GIVEN PROBLEM: Please write out the records below word for word, from the start of the records up to and including the line with "scientific name: Thecla rufofusca".

Dataset entries:
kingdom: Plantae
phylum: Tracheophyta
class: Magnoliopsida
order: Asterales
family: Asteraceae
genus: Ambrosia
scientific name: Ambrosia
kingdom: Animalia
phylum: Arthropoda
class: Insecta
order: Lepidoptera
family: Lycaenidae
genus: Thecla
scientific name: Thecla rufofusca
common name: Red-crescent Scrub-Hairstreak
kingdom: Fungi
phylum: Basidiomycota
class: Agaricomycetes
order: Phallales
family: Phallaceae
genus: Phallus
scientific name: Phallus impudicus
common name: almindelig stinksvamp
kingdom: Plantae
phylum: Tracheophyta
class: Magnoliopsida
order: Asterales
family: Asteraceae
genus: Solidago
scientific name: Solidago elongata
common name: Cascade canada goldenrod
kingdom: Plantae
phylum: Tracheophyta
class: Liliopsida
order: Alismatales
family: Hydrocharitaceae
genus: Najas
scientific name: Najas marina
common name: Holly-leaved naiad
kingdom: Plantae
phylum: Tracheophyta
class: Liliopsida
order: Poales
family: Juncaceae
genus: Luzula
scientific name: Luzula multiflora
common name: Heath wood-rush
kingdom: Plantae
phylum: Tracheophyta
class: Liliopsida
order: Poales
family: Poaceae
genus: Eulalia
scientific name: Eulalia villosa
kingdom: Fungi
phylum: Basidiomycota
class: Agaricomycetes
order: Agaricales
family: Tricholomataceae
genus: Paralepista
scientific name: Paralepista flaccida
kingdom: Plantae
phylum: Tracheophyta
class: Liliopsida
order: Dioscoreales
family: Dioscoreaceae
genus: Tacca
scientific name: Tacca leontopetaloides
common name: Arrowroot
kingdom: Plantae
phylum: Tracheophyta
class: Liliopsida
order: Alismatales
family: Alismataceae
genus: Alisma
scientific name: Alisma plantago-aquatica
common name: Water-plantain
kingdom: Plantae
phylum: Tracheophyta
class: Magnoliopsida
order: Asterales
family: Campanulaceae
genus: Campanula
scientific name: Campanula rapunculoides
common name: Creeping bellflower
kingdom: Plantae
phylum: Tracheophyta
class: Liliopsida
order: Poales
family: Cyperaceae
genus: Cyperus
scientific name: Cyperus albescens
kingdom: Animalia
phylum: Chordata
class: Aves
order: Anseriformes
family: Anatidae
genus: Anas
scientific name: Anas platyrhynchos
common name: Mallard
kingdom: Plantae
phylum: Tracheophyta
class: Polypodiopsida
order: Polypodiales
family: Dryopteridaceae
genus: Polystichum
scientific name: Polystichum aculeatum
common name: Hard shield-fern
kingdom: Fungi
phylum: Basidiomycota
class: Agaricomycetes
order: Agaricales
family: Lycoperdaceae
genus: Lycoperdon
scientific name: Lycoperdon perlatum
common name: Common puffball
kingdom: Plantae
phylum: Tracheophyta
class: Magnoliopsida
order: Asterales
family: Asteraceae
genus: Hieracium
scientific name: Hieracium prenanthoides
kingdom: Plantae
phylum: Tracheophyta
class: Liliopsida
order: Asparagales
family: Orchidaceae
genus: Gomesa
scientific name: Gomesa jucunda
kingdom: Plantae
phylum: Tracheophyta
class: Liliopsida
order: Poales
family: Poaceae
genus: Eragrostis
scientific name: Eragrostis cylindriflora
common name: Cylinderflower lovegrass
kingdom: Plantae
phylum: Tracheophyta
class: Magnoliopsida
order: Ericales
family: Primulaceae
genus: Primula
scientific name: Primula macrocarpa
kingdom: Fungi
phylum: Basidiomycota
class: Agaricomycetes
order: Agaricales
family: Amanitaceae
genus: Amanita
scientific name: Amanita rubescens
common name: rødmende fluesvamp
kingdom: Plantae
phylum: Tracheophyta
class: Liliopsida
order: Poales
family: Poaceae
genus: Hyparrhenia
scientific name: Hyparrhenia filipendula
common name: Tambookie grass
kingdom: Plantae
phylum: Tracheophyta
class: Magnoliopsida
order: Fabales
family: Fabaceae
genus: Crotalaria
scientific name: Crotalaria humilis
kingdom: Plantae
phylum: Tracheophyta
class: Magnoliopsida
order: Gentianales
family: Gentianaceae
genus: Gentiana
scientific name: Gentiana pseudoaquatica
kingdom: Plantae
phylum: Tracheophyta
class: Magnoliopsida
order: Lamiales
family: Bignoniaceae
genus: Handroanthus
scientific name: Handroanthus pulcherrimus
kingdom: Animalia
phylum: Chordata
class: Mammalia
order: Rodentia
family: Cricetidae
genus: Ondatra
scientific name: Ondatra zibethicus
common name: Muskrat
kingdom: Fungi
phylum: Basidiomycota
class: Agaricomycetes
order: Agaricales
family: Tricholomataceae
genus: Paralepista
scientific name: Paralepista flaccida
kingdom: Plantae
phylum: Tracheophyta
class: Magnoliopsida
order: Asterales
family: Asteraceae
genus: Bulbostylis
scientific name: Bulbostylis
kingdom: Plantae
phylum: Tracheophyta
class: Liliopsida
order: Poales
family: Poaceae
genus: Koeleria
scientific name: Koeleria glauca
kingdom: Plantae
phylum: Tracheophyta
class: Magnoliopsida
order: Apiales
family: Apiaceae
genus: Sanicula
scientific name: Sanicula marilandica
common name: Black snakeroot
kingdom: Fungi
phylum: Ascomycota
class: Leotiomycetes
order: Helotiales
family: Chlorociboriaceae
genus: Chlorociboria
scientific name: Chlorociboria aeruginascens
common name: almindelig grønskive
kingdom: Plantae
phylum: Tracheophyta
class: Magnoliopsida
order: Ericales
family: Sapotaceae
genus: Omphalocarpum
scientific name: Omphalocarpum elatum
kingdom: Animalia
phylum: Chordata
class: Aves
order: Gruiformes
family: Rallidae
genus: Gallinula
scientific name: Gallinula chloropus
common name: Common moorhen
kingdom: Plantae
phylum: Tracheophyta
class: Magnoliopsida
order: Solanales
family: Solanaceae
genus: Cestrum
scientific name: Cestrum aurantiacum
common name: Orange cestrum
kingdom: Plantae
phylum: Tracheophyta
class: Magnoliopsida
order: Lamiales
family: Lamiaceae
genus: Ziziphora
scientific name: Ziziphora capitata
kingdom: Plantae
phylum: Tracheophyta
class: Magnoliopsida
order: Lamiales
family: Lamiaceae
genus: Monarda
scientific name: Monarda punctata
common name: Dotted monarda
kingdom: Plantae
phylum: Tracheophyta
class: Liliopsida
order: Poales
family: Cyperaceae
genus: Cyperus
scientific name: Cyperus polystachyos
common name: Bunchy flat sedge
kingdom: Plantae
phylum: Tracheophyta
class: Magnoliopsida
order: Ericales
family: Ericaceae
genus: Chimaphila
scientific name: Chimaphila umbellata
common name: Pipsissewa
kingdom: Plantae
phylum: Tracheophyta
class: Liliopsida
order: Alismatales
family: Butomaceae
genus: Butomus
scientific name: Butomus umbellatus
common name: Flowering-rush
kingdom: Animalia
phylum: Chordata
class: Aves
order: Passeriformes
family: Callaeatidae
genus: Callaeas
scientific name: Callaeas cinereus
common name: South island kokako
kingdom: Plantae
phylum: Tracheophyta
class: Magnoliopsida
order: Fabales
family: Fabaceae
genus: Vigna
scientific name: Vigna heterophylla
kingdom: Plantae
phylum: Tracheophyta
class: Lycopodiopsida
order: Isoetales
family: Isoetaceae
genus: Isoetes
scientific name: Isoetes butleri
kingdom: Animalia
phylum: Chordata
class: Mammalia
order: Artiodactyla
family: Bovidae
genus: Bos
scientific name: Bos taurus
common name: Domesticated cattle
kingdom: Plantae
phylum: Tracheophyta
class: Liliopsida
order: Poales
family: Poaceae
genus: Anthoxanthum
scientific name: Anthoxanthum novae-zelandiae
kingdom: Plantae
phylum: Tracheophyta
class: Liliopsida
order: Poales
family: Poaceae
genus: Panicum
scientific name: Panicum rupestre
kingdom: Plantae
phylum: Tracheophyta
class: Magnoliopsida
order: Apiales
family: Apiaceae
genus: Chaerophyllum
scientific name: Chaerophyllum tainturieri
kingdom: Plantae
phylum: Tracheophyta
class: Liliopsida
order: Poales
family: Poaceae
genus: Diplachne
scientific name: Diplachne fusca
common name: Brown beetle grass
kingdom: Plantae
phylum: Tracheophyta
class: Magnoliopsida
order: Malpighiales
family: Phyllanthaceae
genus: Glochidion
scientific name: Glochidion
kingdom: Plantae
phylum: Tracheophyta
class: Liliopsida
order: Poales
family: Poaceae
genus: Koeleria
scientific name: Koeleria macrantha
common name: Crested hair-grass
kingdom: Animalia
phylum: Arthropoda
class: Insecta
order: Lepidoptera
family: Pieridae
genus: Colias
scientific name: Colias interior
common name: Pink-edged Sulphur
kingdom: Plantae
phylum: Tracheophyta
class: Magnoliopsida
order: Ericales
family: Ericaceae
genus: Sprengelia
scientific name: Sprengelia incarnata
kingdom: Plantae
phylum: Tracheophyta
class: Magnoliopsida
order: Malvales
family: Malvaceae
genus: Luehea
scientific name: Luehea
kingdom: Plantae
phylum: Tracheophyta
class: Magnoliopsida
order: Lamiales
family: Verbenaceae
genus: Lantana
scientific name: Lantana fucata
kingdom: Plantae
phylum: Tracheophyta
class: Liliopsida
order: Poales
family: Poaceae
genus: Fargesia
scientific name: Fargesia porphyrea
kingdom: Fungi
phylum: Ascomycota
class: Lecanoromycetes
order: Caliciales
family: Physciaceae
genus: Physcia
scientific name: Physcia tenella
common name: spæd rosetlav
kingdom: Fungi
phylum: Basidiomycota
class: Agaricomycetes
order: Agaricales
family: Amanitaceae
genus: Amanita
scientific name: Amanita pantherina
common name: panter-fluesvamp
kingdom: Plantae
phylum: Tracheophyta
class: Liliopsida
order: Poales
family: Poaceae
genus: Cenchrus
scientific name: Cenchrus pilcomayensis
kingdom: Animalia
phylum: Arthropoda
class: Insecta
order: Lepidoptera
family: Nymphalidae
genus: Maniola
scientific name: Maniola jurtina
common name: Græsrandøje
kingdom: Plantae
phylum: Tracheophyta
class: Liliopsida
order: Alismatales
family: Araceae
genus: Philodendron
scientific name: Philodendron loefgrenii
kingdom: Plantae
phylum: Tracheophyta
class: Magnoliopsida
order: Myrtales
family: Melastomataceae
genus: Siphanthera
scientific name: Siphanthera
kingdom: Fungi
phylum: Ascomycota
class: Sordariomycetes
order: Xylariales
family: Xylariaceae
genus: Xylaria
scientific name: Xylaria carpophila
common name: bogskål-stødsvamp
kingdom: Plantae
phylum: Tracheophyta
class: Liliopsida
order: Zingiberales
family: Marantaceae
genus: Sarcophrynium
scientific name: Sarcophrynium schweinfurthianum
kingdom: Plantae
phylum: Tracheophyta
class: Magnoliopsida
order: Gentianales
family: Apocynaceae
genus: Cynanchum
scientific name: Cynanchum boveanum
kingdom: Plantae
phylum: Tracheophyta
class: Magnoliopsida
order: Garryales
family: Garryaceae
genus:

ANSWER FOR THIS EXERCISE:
kingdom: Plantae
phylum: Tracheophyta
class: Magnoliopsida
order: Asterales
family: Asteraceae
genus: Ambrosia
scientific name: Ambrosia
kingdom: Animalia
phylum: Arthropoda
class: Insecta
order: Lepidoptera
family: Lycaenidae
genus: Thecla
scientific name: Thecla rufofusca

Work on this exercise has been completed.